Now even if that was true - let's just assume for argument's sake that a doctor who has gone through housemanship is not capable of functioning as a family physician (and they are not) - we have a situation where a new doctor has the choice between learning how to do aesthetics, and going through the "enhanced training" that allows him to function as a family physician. Which path do you think he will choose and why?

The bottom line here is that primary-care work, specifically the"managing chronic diseases in our ageing population" part, is not financially rewarding. Part of the problem lies with the fact that our healthcare system subsidises primary-care indiscriminately - you may not qualify for full subsidy under means testing in the wards, but you can still get full subsidy at the polyclinics, and be referred to a specialist as such, no questions asked. Such a situation distorts everyone's perception on what primary-care costs and is worth, and the result is what we are seeing today. (Ironically, SMA's effort in trying to encourage GPs to stay away from a high-volume low-quality care with the guidelines of fees was ruled anti-competitive.)

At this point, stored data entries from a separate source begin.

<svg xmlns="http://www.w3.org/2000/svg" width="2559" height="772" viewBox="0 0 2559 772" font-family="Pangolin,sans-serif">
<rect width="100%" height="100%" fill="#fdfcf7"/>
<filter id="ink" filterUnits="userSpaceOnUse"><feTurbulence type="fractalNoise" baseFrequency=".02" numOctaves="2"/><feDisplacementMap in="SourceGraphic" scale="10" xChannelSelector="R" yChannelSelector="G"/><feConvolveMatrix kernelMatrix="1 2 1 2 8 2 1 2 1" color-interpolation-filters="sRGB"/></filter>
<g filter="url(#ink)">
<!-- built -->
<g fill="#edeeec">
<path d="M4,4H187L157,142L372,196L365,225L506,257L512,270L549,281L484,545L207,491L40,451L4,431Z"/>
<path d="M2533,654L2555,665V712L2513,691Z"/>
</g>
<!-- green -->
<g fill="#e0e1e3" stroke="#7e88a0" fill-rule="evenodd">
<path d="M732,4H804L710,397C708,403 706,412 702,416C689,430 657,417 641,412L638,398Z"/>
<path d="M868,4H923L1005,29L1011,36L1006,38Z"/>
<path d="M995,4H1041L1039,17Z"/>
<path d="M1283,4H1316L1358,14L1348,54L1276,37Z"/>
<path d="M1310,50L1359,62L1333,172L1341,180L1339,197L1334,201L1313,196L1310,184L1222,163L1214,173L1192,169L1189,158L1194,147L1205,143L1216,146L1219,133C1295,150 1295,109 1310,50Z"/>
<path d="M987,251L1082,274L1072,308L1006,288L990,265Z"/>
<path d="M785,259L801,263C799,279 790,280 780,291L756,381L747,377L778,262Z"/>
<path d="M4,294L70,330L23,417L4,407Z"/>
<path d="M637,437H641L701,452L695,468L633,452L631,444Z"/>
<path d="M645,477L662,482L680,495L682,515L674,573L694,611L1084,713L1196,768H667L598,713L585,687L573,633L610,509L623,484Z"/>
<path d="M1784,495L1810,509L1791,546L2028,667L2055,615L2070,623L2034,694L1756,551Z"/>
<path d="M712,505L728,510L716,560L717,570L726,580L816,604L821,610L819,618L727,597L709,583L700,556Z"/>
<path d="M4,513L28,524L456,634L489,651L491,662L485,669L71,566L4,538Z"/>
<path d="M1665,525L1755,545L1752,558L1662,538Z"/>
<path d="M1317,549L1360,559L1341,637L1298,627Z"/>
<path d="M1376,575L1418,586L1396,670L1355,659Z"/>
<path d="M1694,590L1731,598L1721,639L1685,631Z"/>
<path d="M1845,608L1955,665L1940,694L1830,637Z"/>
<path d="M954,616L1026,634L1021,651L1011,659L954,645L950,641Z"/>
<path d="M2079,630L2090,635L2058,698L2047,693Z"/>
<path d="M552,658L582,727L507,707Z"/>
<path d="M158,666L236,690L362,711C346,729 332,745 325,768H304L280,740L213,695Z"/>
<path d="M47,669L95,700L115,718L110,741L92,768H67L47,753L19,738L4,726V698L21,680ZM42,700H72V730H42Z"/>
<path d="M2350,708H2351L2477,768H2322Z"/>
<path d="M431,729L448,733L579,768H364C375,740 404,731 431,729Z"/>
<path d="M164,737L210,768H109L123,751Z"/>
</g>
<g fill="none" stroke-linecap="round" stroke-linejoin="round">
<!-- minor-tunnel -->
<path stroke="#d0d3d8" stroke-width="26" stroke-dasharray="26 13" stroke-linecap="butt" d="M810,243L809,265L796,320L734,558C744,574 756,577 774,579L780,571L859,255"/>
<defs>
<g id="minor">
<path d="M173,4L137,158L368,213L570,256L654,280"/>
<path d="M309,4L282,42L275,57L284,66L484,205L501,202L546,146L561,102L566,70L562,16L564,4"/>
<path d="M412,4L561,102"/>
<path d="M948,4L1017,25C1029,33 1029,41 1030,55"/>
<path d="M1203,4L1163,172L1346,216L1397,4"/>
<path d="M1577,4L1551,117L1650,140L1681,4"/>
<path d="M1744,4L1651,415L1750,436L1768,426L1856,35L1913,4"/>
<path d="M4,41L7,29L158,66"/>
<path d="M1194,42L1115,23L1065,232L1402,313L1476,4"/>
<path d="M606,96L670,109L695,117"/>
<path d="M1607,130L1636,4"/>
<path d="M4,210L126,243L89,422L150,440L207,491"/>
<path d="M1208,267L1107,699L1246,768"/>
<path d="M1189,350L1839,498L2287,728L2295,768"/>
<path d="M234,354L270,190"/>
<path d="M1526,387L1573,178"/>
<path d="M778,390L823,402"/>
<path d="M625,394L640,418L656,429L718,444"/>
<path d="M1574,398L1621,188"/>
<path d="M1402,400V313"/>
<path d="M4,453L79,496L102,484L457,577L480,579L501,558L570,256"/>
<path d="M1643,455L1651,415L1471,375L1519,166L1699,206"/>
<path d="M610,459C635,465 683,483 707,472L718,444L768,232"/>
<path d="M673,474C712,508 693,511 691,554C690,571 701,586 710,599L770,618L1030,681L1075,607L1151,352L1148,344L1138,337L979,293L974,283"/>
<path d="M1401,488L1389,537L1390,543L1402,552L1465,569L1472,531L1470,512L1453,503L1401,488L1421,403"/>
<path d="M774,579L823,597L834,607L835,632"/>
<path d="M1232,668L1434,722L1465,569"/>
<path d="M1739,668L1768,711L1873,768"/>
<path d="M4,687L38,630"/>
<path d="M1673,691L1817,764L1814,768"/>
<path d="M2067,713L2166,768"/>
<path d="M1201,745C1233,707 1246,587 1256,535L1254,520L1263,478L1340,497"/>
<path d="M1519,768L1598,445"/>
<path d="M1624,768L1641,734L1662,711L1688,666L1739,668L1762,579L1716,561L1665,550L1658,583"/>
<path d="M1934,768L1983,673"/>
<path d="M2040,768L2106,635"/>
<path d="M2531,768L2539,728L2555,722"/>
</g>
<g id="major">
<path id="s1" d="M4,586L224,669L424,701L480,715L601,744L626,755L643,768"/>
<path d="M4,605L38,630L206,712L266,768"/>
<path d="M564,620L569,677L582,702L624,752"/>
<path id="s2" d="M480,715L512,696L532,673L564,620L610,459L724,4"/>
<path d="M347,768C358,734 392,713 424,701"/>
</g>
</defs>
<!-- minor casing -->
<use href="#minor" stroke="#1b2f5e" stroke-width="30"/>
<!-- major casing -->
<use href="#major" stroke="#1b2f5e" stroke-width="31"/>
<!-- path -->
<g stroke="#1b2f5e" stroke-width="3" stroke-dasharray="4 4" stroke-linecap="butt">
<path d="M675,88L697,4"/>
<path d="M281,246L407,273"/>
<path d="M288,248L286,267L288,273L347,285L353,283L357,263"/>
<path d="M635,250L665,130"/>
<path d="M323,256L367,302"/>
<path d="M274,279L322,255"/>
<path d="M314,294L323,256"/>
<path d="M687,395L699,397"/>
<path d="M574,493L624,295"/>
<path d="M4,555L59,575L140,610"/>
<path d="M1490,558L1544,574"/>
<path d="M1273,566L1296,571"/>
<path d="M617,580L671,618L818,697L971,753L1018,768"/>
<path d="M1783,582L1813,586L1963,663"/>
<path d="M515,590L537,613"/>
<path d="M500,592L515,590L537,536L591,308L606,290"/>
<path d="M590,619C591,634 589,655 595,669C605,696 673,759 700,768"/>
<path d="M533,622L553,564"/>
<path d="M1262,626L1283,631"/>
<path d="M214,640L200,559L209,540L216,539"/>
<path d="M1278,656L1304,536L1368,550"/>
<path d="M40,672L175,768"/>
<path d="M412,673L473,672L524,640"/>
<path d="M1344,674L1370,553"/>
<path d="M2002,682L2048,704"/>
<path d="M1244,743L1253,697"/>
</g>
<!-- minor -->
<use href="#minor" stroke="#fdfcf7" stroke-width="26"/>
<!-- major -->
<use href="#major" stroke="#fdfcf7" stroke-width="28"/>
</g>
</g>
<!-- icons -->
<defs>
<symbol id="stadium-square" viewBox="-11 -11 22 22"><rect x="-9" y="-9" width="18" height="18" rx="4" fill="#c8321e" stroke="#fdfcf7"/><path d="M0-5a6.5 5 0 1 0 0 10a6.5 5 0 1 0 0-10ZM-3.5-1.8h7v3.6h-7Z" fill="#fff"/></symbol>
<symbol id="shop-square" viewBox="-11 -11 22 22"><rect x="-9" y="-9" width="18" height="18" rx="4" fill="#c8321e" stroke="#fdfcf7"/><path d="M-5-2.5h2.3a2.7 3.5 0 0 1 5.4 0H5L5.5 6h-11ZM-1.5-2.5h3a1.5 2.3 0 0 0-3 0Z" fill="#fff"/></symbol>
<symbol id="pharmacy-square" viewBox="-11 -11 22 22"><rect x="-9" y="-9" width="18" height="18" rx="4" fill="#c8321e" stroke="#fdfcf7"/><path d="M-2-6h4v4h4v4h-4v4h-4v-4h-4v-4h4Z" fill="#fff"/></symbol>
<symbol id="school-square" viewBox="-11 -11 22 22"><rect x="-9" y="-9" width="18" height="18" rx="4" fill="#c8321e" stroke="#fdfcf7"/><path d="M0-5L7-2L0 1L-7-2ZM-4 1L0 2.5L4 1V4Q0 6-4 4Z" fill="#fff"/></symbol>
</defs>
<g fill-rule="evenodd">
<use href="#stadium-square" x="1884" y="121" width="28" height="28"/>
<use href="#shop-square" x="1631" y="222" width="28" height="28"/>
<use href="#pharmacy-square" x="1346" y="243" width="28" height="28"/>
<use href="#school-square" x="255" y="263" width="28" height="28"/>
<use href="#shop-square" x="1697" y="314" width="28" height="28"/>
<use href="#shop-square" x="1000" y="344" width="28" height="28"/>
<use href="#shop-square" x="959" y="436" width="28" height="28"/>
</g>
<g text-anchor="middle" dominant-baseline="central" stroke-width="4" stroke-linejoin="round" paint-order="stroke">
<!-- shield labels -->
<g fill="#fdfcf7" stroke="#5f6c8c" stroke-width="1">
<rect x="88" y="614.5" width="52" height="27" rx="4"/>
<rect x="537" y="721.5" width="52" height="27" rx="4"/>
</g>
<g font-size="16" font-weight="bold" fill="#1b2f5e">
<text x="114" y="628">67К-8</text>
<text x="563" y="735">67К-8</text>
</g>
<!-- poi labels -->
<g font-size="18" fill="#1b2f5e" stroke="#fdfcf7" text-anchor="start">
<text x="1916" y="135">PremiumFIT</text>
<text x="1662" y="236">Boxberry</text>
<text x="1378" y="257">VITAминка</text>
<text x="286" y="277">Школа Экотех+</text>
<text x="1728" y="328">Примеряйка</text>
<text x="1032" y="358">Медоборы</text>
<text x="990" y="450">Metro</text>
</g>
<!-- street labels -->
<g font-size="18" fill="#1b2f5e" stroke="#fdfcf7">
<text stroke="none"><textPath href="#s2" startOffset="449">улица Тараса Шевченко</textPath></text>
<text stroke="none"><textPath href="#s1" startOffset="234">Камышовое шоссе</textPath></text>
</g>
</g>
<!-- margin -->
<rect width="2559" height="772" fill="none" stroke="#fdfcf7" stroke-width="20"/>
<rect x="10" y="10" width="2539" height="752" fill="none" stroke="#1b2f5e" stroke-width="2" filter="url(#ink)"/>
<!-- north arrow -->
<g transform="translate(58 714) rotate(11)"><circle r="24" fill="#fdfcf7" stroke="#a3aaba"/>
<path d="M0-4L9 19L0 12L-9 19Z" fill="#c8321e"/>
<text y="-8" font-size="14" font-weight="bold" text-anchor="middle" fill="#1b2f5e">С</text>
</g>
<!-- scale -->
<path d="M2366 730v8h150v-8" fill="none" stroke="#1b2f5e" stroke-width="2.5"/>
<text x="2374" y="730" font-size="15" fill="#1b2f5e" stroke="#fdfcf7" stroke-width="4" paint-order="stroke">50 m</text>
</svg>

To a hammer, every problem is a nail. To a regulatory group, the solution to the problem is more regulations. The 'authorities', when presented to a problem, will always be tempted to 'do something'. Perhaps it's time MOH took a step back and looked at the economic realities that are present, and asked themselves whether their existing policies have made the practising of primary-care unattractive to GPs. If you can make it rewarding to them, the GPs will train themselves to become good family physicians (MOH don't provide enhanced training for GPs who want to do aesthetics, do they?); if you make it unrewarding to them, then why will they want to train to be a family physician at all?